Unnamed: 0,arrest,age,sex,race,arrestDate,arrestTime,arrestLocation,incidentOffense,incidentLocation,charge,chargeDescription,district,post,neighborhood,Location 1,lat,long
1,11127013.0,37,M,B,01/01/2011,00:01,2000 Wilkens Ave,79-Other,Wilkens Av & S Payson St,1 1425,Reckless Endangerment || Hand Gun Violation,SOUTHERN,934.0,Carrollton Ridge,"(39.2814026274, -76.6483635135)",39.281403,-76.648364
2,11126887.0,46,M,B,01/01/2011,00:01,2800 Mayfield Ave,Unknown Offense,,,Unknown Charge,NORTHEASTERN,415.0,Belair-Edison,"(39.3227699160, -76.5735750473)",39.32277,-76.573575
3,11126873.0,50,M,B,01/01/2011,00:04,2100 Ashburton St,79-Other,2100 Ashburton St,1 1106,Reg Firearm:Illegal Possession || Hgv,WESTERN,735.0,Panway/Braddish Avenue,"(39.3117196723, -76.6623546313)",39.31172,-76.662355
4,11126968.0,33,M,B,01/01/2011,00:05,4000 Wilsby Ave,Unknown Offense,1700 Aliceanna St,,Unknown Charge,NORTHERN,525.0,Pen Lucy,"(39.3382885254, -76.6045667070)",39.338289,-76.604567
5,11127041.0,41,M,B,01/01/2011,00:05,2900 Spellman Rd,81-Recovered Property,2900 Spelman Rd,1 1425,Reckless Endangerment || Handgun Violation,SOUTHERN,924.0,Cherry Hill,"(39.2449886230, -76.6273582432)",39.244989,-76.627358


In [2]:
from folium.plugins import HeatMapWithTime

# Create instance of folium map
m = folium.Map(location=[39.29, -76.61], zoom_start=12)

# Get random sample of 5000 entries from dataset
rand_sample = arrest_table.sample(n=5000, axis=0)

# copy sorted version of data table to optimize performance
rand_sample_copy = rand_sample.sort_values(by='arrestTime')

# Helper function to convert HH:MM time string into minutes
def time_int(time):
    h, m = time.split(':')
    return int(h) * 60 + int(m)

# Creates array that defines each hour of the day (converted into minutes)
times = np.arange(0, 1440, 60)

# Gather all incidents in order of arrest time
# Drops rows as they are added into the heatmap data
data = []
for time in times:
    time_slot = []
    for index, row in rand_sample_copy.iterrows():
        if abs(time_int(row.arrestTime)-time) < 60: 
            time_slot.append([float(row.lat), float(row.long)])
            rand_sample_copy.drop(index, inplace=True)
    data.append(time_slot)        

HeatMapWithTime(data,auto_play=True).add_to(m)
m

The map above shows the average frequency of arrests made over a 24-hour period.
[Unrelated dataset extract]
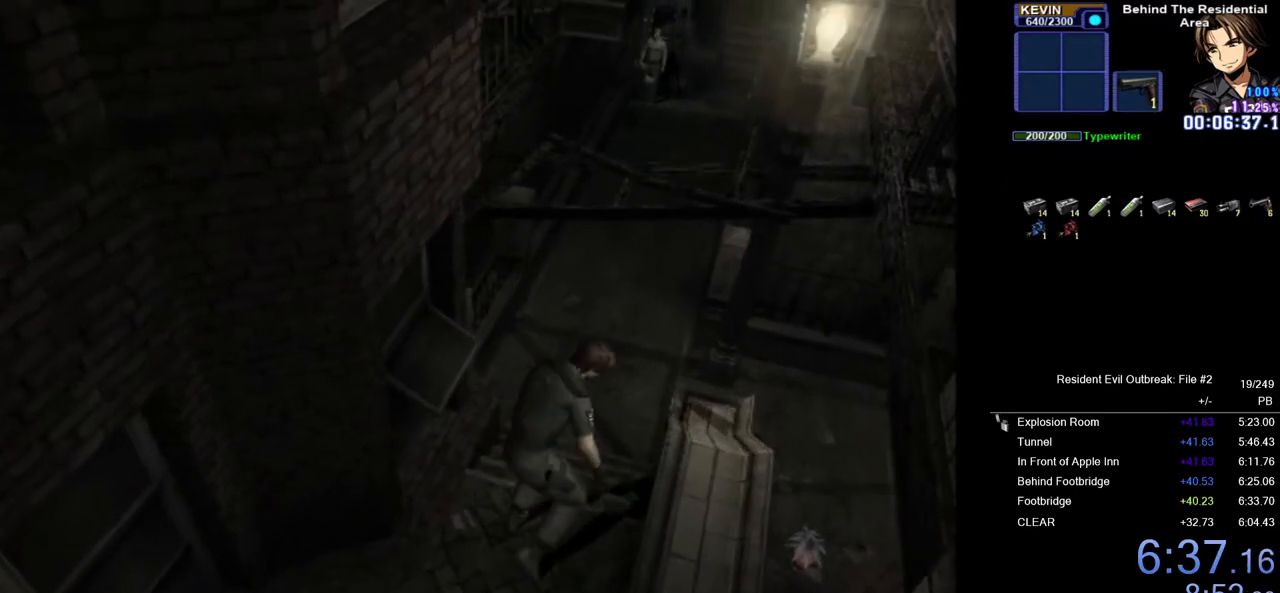
{"buttons": ["CROSS", "DPAD_UP"], "left_stick": "center", "right_stick": "center", "events": [[133, "R2", "up"]]}
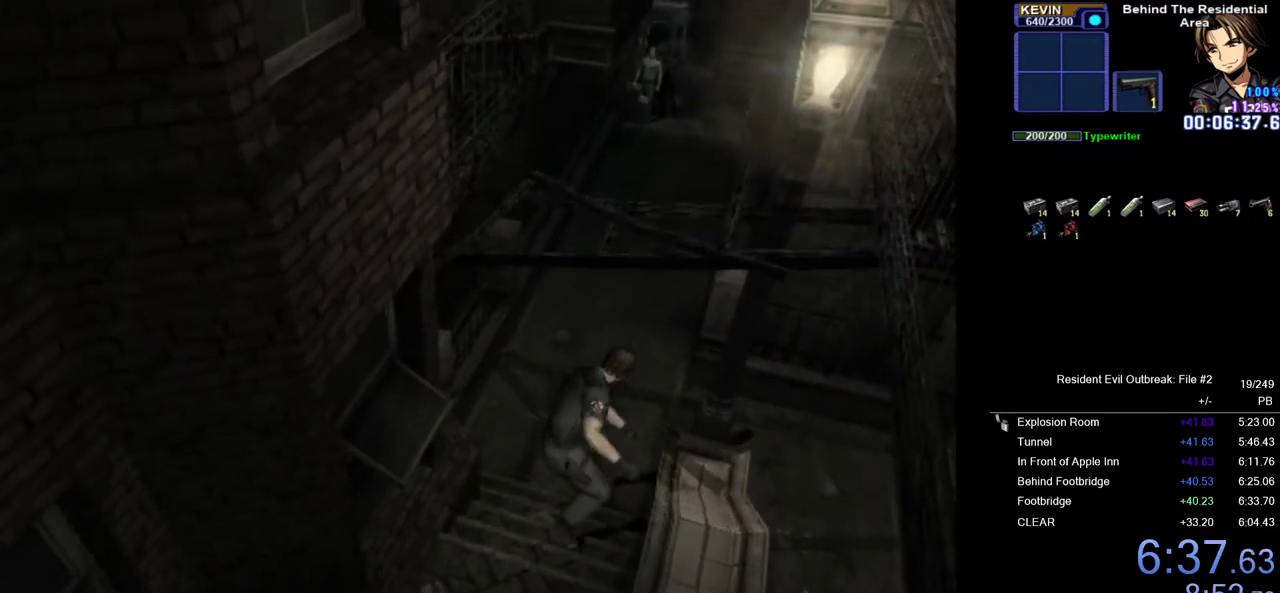
{"buttons": ["CROSS", "DPAD_UP"], "left_stick": "center", "right_stick": "center", "events": []}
The goal of this notebook is to help the reader visualize crime data in Baltimore in an interactive way. Using the available python libraries, I was able to scrape and tidy the data in order to organize the crime data by time of arrest and location. The map above utilizes the folium heatmap plug-in to draw in the data onto an interactive map. The original data contained 63000 rows of data, and processing all of the available data will take too long to render onto a map. Disclaimer: In the case of a school project, samples of size 5000 we're taken to reduce run-time (and hopefully grading time) while also giving an accurate representation of the dataset as a population.

The data above is organized by time of arrest, so the heatmap indicates where arrests have been made grouped by the time of the arrest. The interactive map cycles through each hour of the day (indicated by the number on the tooltip) and will map out the respective crime data based on the current hour it is displaying. The tooltip also allows you move forward or backwards in time to gain a more accurate reading of the heatmap. Through observation, I can see the heatmap of arrests made overall at the start of a typical day (6-7am) is very sparse and low density. As the hour approaches noon (12-1pm) the map begins to show more concentrated data around the inner city area, and more arrests made overall. As the evening approaches, the amount of crime in the inner city area continues to grow, while outside of the city appears to remain spread and unconcentrated. As the hourly clock nears the end of its cycle (11pm-12am) the amount of arrests overall decreases dramatically, and by 6am the amount of arrests appears to reach its minimum, with most of the data residing in the city. 

Looking at this sample data from the larger dataset, most of the arrests are being made during the afternoon-evening time of the day. This however does not imply that it is less dangerous during the late-hours of the day (12am-6am) becuase this visualization does not indicate the type of offense and description of the arrest.